* Source extract

--------------------

A happy return to Cranford (chapters 15–16) After a successful sale of her belongings, Matty's house is taken over by Jem and Martha. There she uses the parlour to trade in tea at Mary's suggestion. This arrangement does not last for long since Peter arrives after Mary has contacted him, having made a fortune as a planter in India. Matty is delighted and Peter makes sure she remains in the esteem of the "Amazons" by becoming a favourite among them as a peace-maker and teller of tall stories.


  • Mary Smith – The narrator, a frequent visitor of the Jenkyns family and Miss Pole.
  • Miss Deborah Jenkyns – The domineering elder daughter of the former rector.
  • Miss Matty Jenkyns – The rector's younger daughter.
  • Peter Jenkyns – The son of the family, who ran away from home and eventually settled in India.

--------------------

* Required tasks
A) According to the Cranford summary, how did Peter make his fortune?
B) Copy the Cranford summary from "A happy return" to "of tall stories.".
The records have no connection to the Cranford summary.

--------------------

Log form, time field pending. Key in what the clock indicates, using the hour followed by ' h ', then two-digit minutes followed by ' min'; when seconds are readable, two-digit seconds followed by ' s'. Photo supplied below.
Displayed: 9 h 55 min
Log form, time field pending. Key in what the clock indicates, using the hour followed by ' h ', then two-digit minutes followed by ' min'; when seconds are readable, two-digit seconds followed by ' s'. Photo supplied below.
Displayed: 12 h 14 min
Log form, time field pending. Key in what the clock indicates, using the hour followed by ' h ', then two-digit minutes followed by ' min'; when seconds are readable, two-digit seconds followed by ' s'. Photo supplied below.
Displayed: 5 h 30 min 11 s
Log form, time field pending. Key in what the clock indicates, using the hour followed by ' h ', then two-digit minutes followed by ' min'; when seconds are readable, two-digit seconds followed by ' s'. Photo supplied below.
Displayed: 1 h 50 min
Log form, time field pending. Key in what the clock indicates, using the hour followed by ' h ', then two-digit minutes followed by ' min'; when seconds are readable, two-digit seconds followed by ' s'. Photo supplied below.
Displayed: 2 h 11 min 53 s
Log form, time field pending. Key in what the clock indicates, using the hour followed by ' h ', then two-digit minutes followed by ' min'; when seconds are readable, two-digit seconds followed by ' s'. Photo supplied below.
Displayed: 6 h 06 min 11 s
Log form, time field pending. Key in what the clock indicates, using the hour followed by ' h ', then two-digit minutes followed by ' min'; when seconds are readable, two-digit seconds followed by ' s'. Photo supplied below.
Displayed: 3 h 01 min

--------------------

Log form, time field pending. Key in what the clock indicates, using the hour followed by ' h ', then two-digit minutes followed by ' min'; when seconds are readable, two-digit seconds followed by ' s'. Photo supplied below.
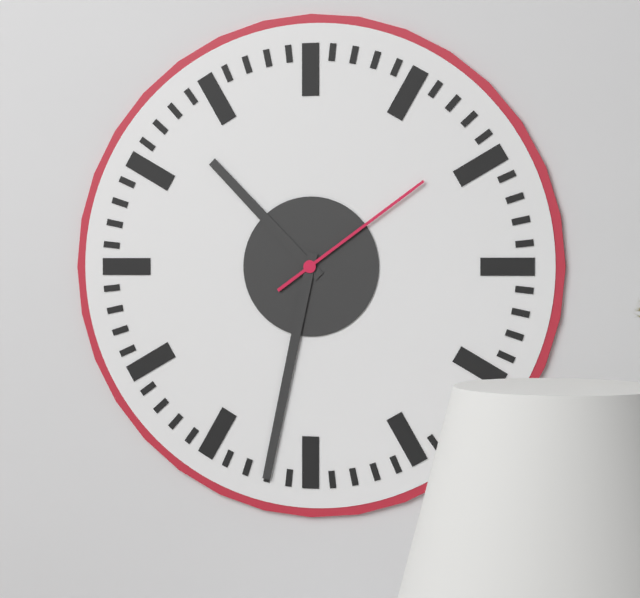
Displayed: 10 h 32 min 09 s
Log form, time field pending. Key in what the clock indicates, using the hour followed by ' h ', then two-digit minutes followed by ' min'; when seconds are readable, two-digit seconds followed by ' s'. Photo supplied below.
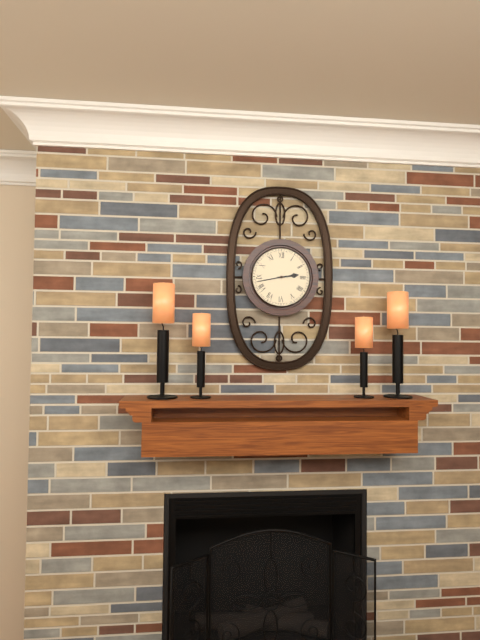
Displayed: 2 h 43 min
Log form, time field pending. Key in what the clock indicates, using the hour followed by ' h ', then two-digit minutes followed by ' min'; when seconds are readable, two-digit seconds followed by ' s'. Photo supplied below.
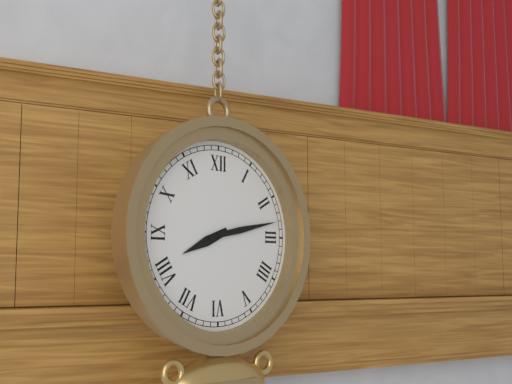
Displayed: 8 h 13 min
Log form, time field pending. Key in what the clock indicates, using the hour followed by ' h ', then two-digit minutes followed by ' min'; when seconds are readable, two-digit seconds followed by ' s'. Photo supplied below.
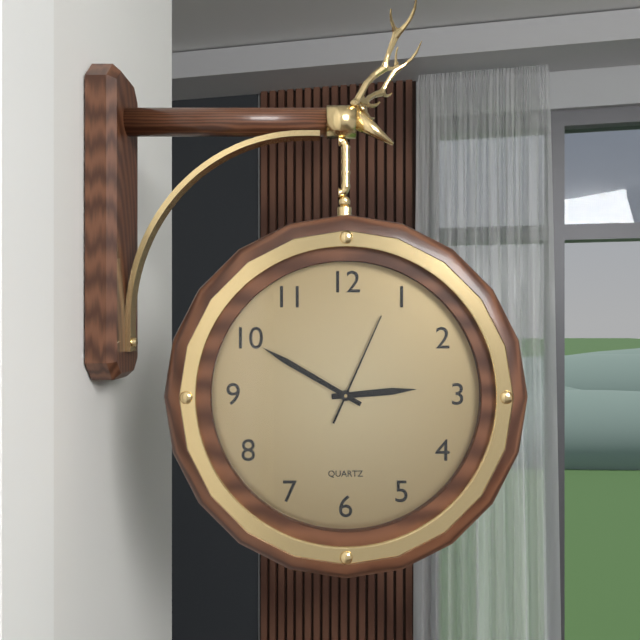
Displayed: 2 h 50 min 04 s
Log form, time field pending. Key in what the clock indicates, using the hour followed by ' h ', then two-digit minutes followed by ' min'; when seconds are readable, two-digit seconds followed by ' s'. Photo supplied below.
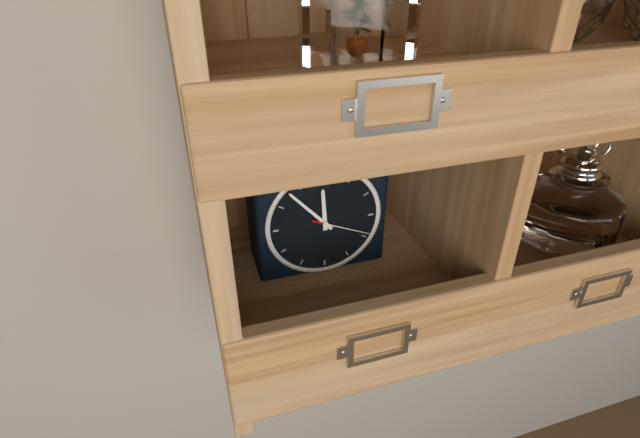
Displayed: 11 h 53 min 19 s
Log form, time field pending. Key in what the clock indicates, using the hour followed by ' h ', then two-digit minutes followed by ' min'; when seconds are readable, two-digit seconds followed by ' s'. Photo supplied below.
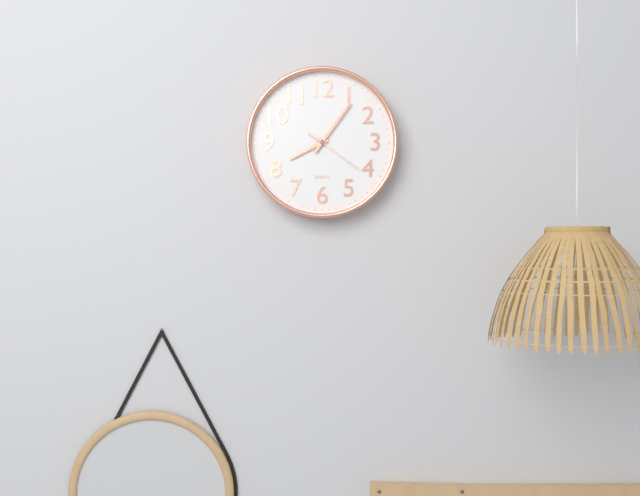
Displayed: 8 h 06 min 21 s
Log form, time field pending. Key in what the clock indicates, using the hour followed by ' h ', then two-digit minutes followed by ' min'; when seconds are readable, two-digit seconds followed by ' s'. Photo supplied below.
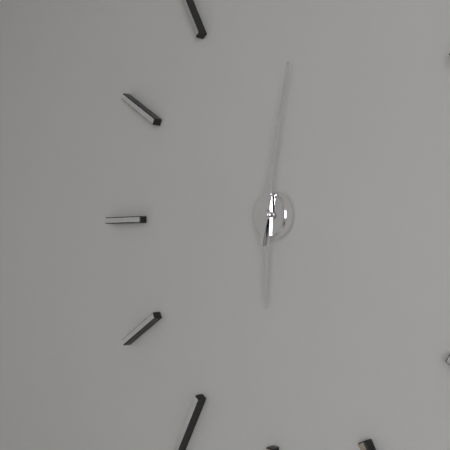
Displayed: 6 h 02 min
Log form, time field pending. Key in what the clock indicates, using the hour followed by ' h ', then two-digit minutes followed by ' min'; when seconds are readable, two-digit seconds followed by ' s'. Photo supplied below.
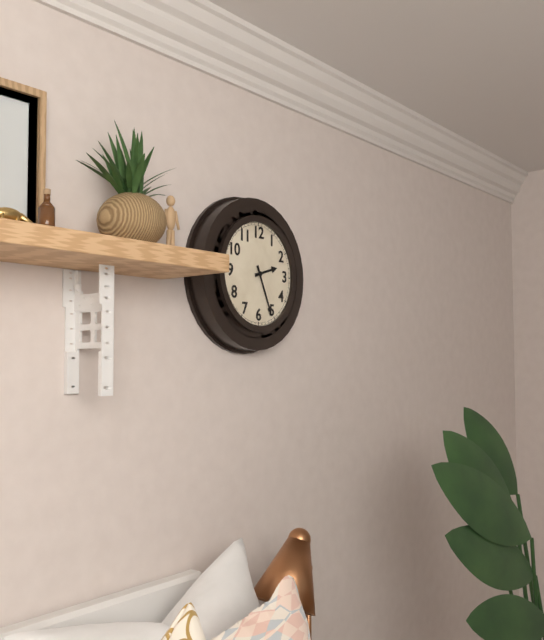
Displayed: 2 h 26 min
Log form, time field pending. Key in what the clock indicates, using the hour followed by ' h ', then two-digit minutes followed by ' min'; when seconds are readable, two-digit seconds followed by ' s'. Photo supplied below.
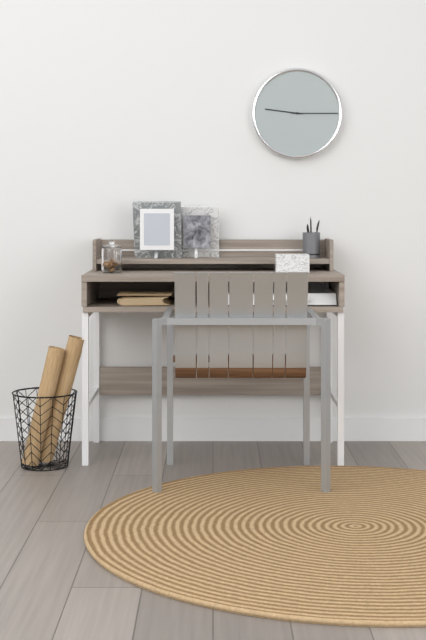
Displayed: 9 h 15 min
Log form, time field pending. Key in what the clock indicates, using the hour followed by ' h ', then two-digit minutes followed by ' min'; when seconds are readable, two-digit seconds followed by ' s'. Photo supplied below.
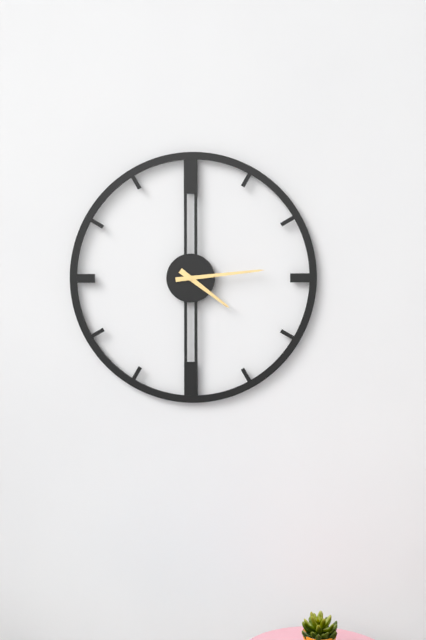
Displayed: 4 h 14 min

--------------------

* Task answers
A) He made it as a planter in India.

B)
A happy return to Cranford (chapters 15–16) After a successful sale of her belongings, Matty's house is taken over by Jem and Martha. There she uses the parlour to trade in tea at Mary's suggestion. This arrangement does not last for long since Peter arrives after Mary has contacted him, having made a fortune as a planter in India. Matty is delighted and Peter makes sure she remains in the esteem of the "Amazons" by becoming a favourite among them as a peace-maker and teller of tall stories.